The Gardners hope the rich Scottish Highland Piping traditions can carry over into Juneau's rich history of the volunteer non-profit Stroller White Pipes & Drums.
"We think there are probably some changes that Stroller White could make in the upcoming months that the public will see and think is kind of exciting," Doug said. "We want to get out more and represent Juneau more, show people more about SWP&D's identity and how it relates to the community. When you go to Scotland, or anywhere, to play, like it or not you are a big ambassador of good will for this community... and we hope to be that."
Added Laurie, "We have such new energy and excitement for the group. Stroller White has always been a true community asset, we volunteer and come out for so many community activities but I don't think that the community truly understands who the band is."
Stroller White was a newsman in Juneau and Skagway and a mountain next to the Mendenhall Glacier bears his name. The band now features 22 pipes and drums and 21 dancers, and they are actively recruiting, especially to bolster the drum corps.
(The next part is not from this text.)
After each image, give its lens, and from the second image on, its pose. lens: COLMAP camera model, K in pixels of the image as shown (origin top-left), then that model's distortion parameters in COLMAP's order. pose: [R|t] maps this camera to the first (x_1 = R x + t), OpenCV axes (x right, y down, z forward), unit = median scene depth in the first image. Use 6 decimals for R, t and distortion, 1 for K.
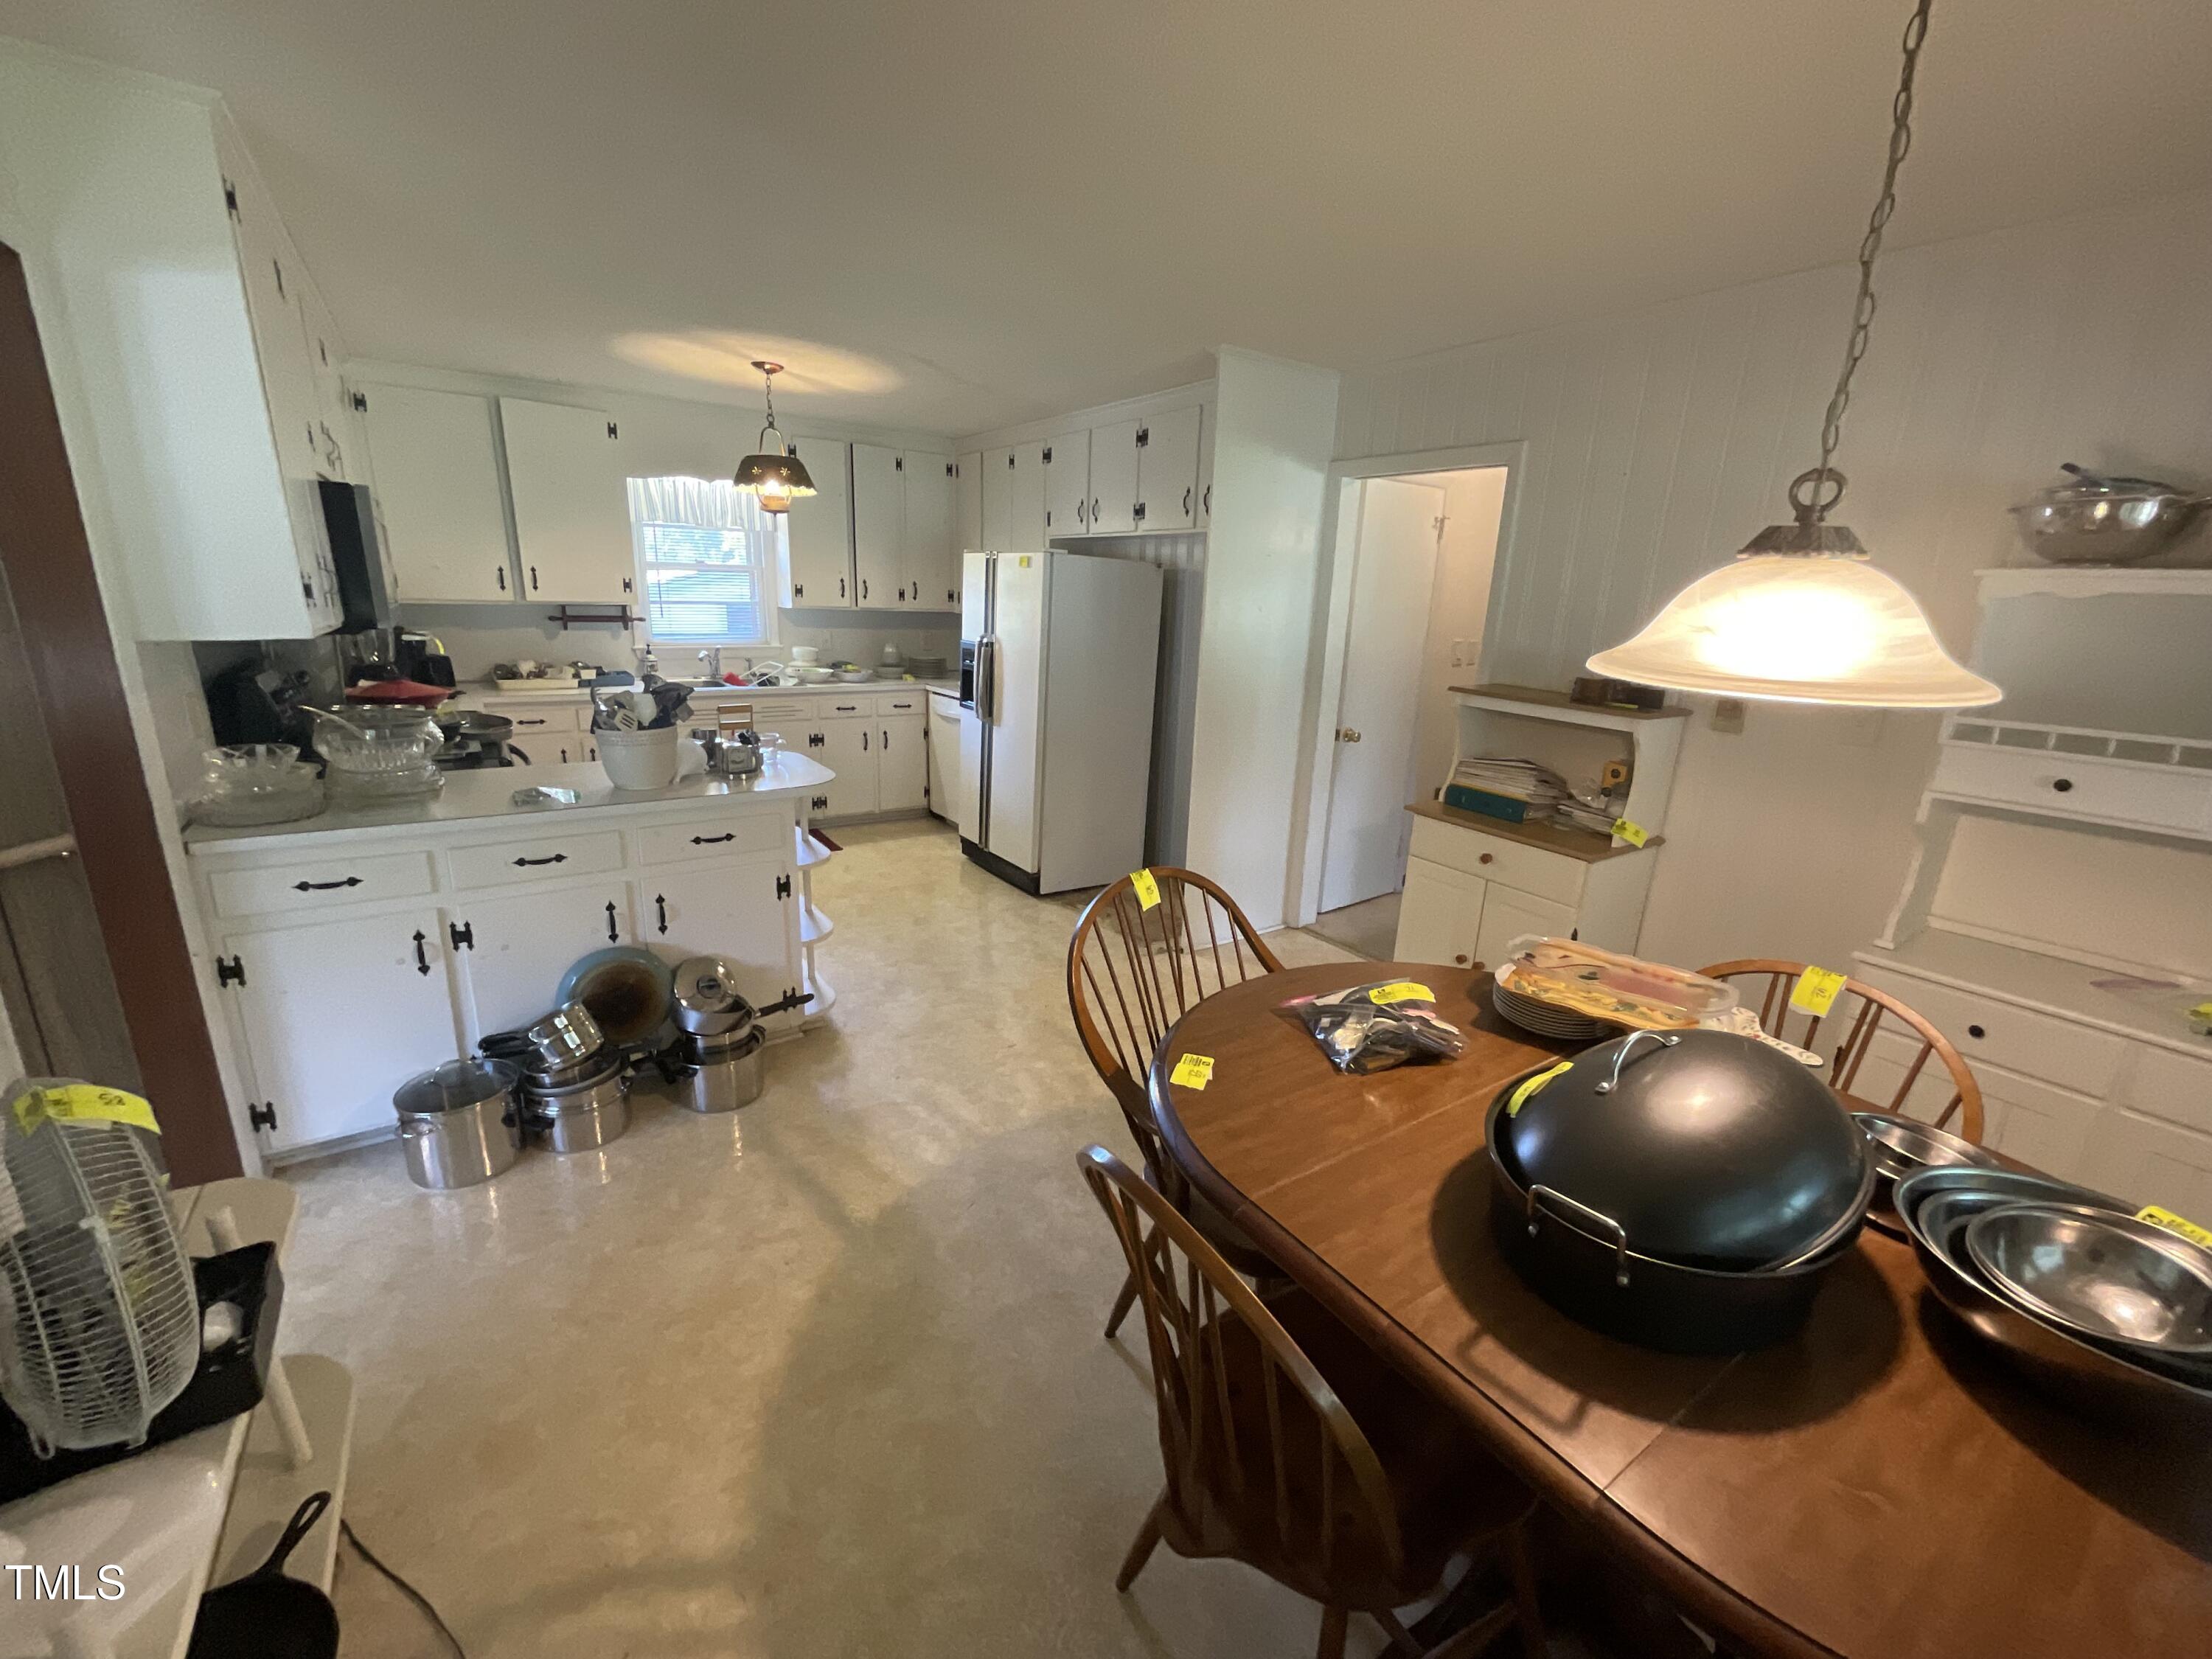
lens RADIAL K [[900.1, 0, 1106.0], [0, 900.1, 829.5], [0, 0, 1]] dist [0.007089, -0.000041]
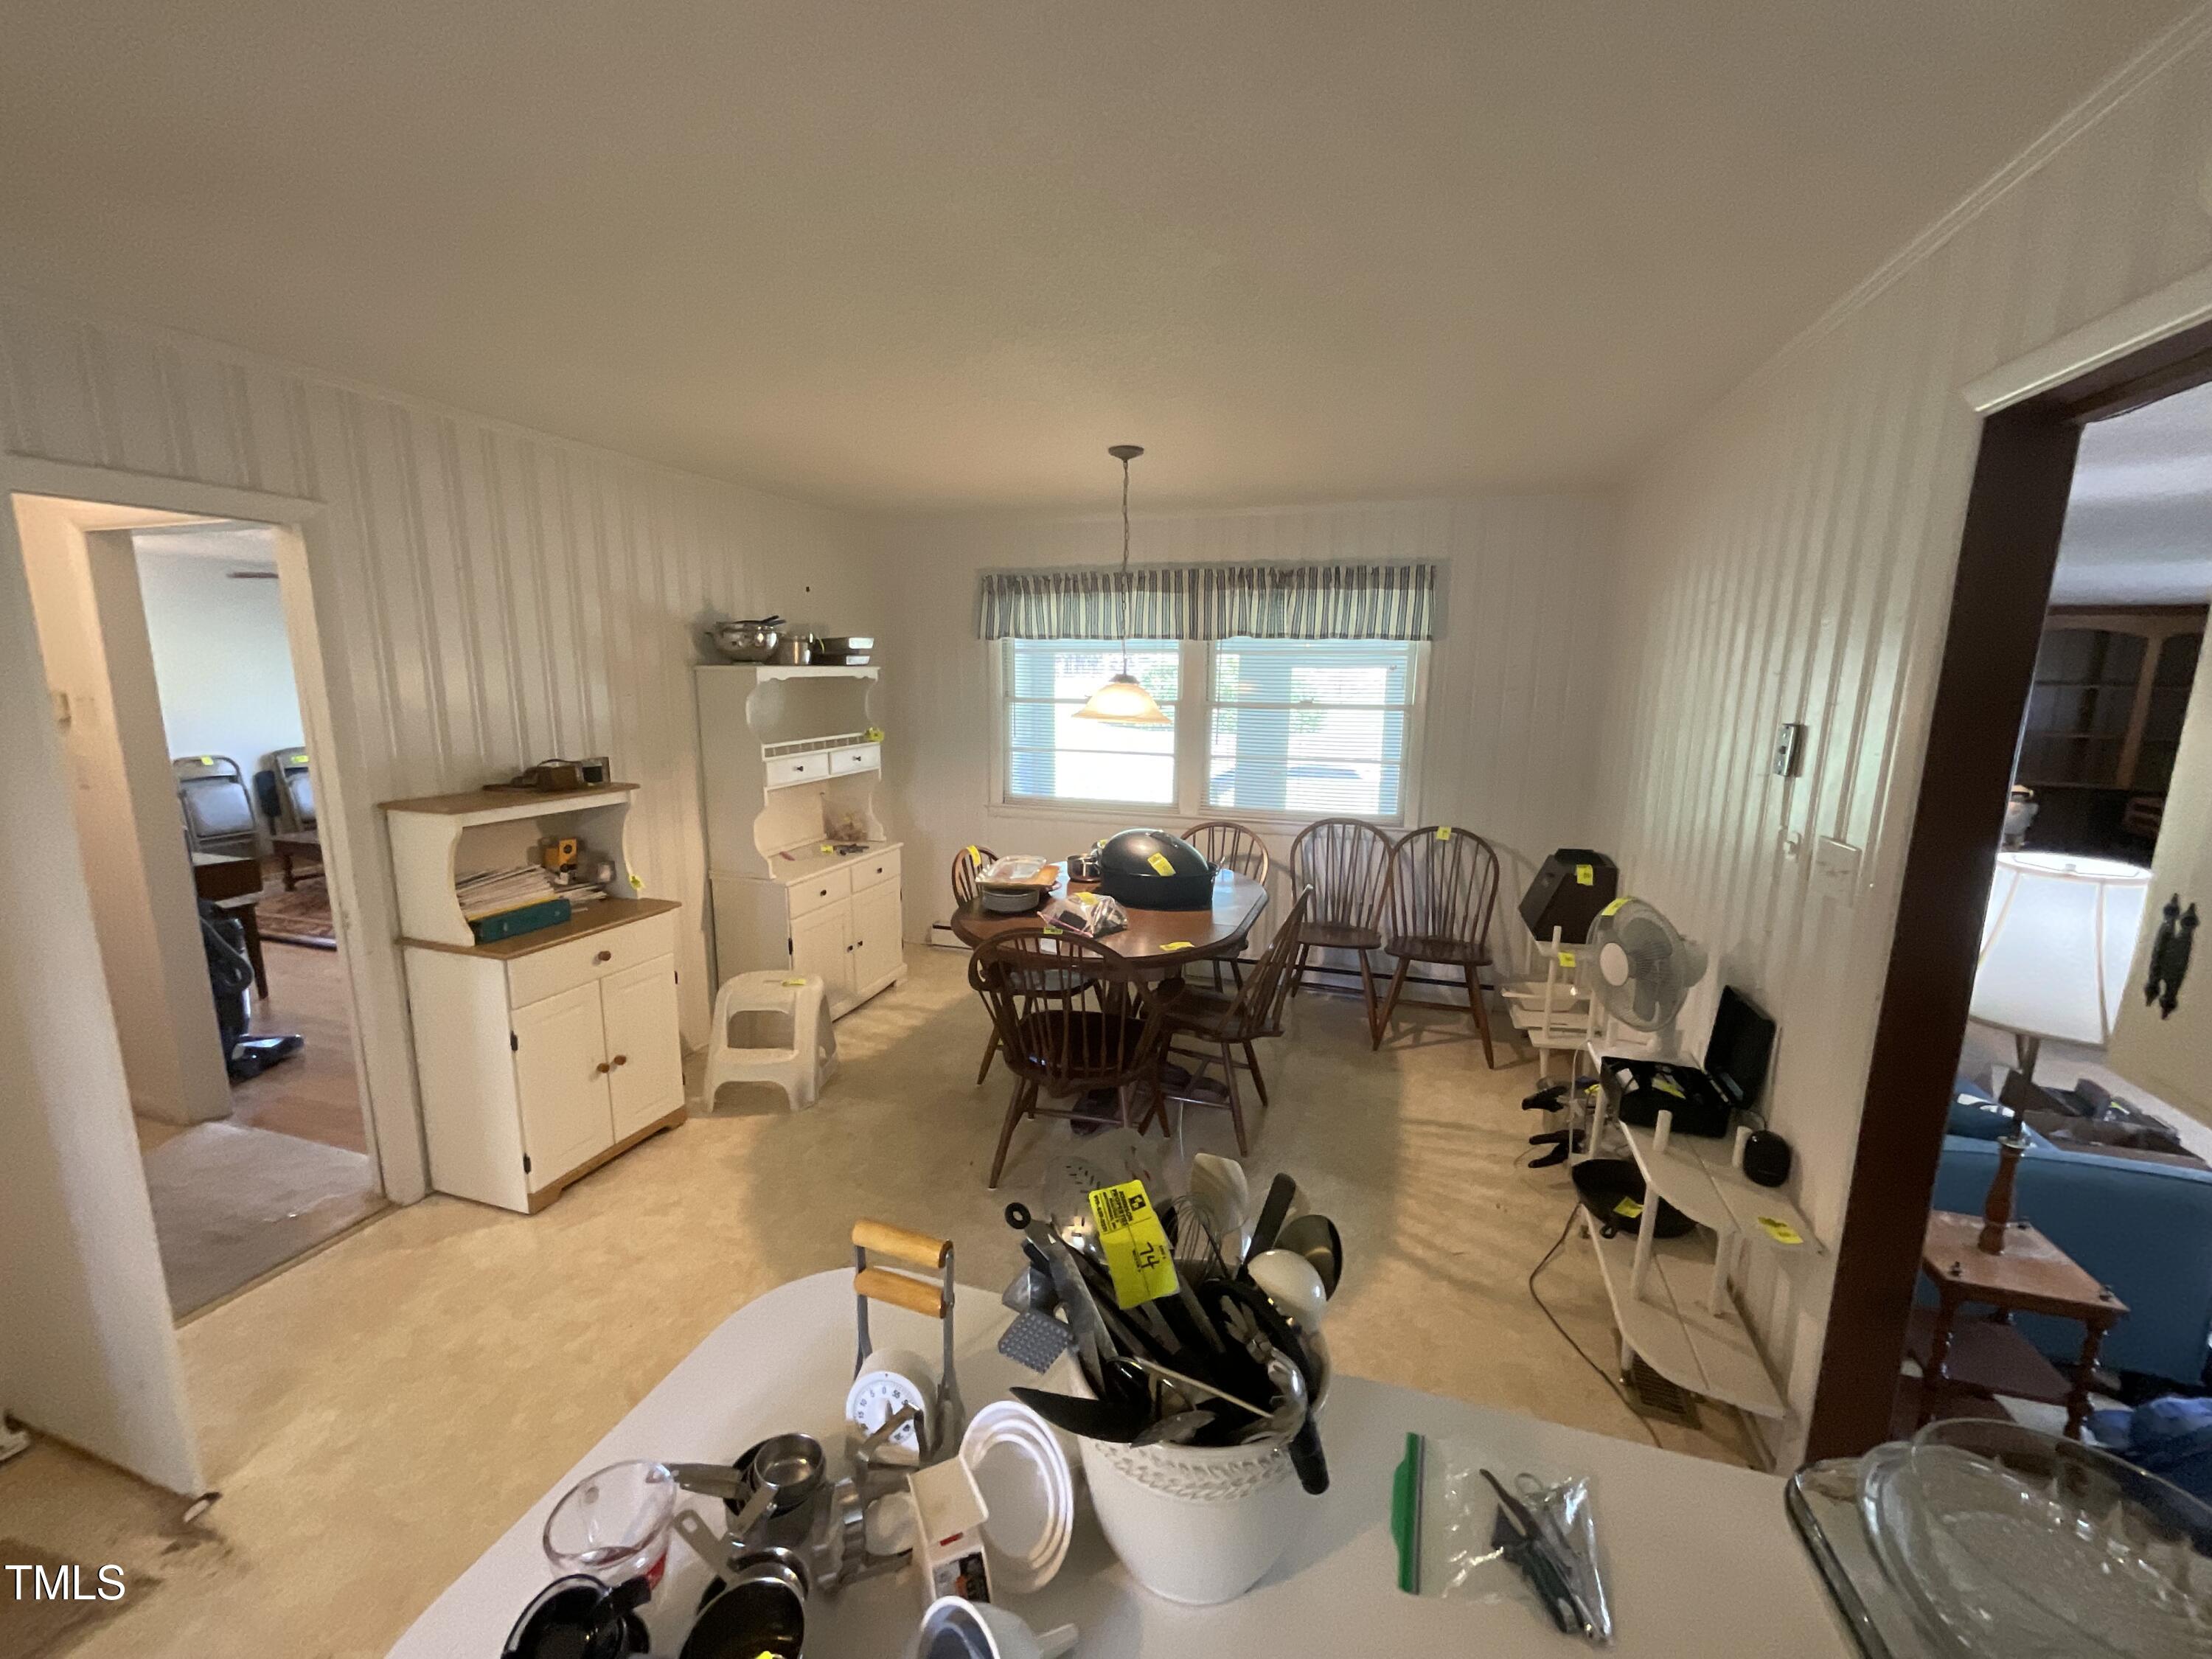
lens RADIAL K [[900.1, 0, 1106.0], [0, 900.1, 829.5], [0, 0, 1]] dist [0.007089, -0.000041]
pose [[-0.611531, -0.182804, 0.769814, -0.260161], [0.171436, 0.919218, 0.354469, -0.141132], [-0.772425, 0.348743, -0.530791, 0.425172]]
"I don't think the founding fathers of the band thought it would grow into what it is today," Laurie said. "That we would be meeting weekly and sometimes twice a week for the last 30 years. We have grown into a disciplined organization and want to be associated with the populace of the city... make a sound, so to speak, for the people of Juneau. You don't have to be Scottish to be involved, you have to have the desire to play."
Modern Scots say the sound of 8,000 pipers playing each year keeps Nessie deep in the waters of Loch Ness.
"We weren't playing bag pipes that day on Loch Ness," Doug Gardner said of the boat tour he and Laurie took onto the Scottish lake that supposedly hides the Loch Ness Monster. "But, we didn't see the monster either."